As the company that invented the world’s first waterproof watch, Rolex has always been a leader in building watches that can survive in aquatic conditions. However, during the late 1960’s, deep-sea experiments called for a different kind of watch – one that could withstand the extreme pressures of saturation diving. From this initial need, Rolex reinvented the dive watch and created the first Rolex Sea-Dweller.
Rolex and COMEX
The French deep-sea diving company, COMEX was among the first to experiment with saturation diving – a method of diving in which helium replaces nitrogen in the air, allowing divers to work at much greater depths and for extended periods of time without the need to resurface. The numerous hours (or days) spent in pressurized chambers would force helium molecules inside the divers’ watches, and during decompression, the trapped helium would expand, causing the crystals to pop clean off their watches.
The solution to Rolex’s pressurization problem came in the form of a helium gas escape valve on the Sea-Dweller. These valves allowed trapped helium molecules to exit freely, without generating pressure inside the watch. The first ever helium escape valves appeared on standard reference 5513 Submariners that were prototypes made specifically for COMEX. These Submariners received 5514 reference numbers and were never released to the public.

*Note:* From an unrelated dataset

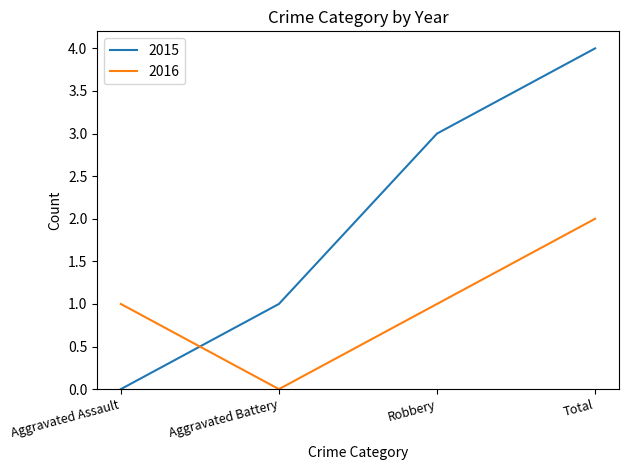

True or false: 2015 has more than 1 points higher than both neighbors.

False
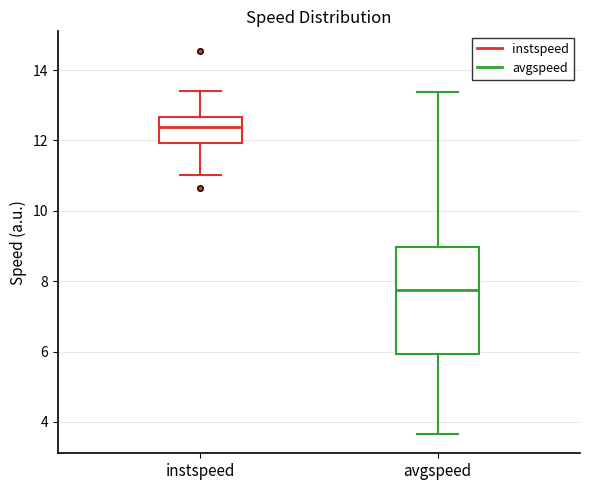

Reading left to right, read every box against the y-axis: the position of its median line, the range the box covers, and the ends of its whiskers. The values are not printed on the chart, so give them approximately, as read against the axis.

instspeed: median 12.4, box 12.0 to 12.6, whiskers 11.0 to 13.4
avgspeed: median 7.8, box 6.0 to 9.0, whiskers 3.6 to 13.4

Experimentation with these modified Submariners led Rolex to create the Sea-Dweller, tripling their previous depth rating. The first ever Rolex Sea-Dwellers were modified Submariners, and they did not feature helium gas escape valves. It is believed that 30 such watches were created, although few remain as many failed at some point or another during saturation dive testing.
Rolex Sea-Dweller 1665
Two different versions of the reference 1665 Sea-Dweller were released – not including the 12 prototype “Single Red” Sea-Dweller (SRSD) watches that were used for testing purposes or given as awards to select individuals. When it first made its debut, the Sea-Dweller 1665 received a dial that had the words “SEA-DWELLER” and “SUBMARINER 2000” printed in red ink (hence their “Double Red” Sea-Dweller or “DRSD” nickname), while later examples of the reference 1665 adopted dials with all-white text, and abandoned the “SUBMARINER 2000” branding entirely, leading to their “Great White” nickname.
Additionally, when the very first batch of Sea-Dweller watches were made, Rolex had filed for, but had not yet received the patent for the helium escape valve. Consequently, these early Sea-Dweller watches have the words, ‘ROLEX OYSTER GAS ESCAPE VALVE (PATENT PENDING)’ engraved on their casebacks, which was later replaced by “ROLEX PATENT OYSTER GAS ESCAPE VALVE” on all later versions of the reference 1665. Since only a handful of these early “Patent Pending” Sea-Dweller watches were ever produced and they represent the very start of the Sea-Dweller collection, they are now incredibly valuable and highly sough-after by collectors.
The reference 1665 Sea-Dweller is significant to Rolex’s history because it represents the brand’s ongoing pledge to produce high-quality timepieces that excel in extreme conditions. As soon as advances in diving technology created the need for a new kind of dive watch, Rolex was there to fill that need with a watch that surpassed every necessary specification. While the practical use of mechanical watches has been all but eliminated from modern scuba diving – let alone are professional saturation divers still relying on mechanical timepieces – the Rolex Sea-Dweller remains a mainstay the brand’s catalog, and Rolex even released a luxurious two-tone version in stainless steel and 18k gold earlier this year at Baselworld 2019.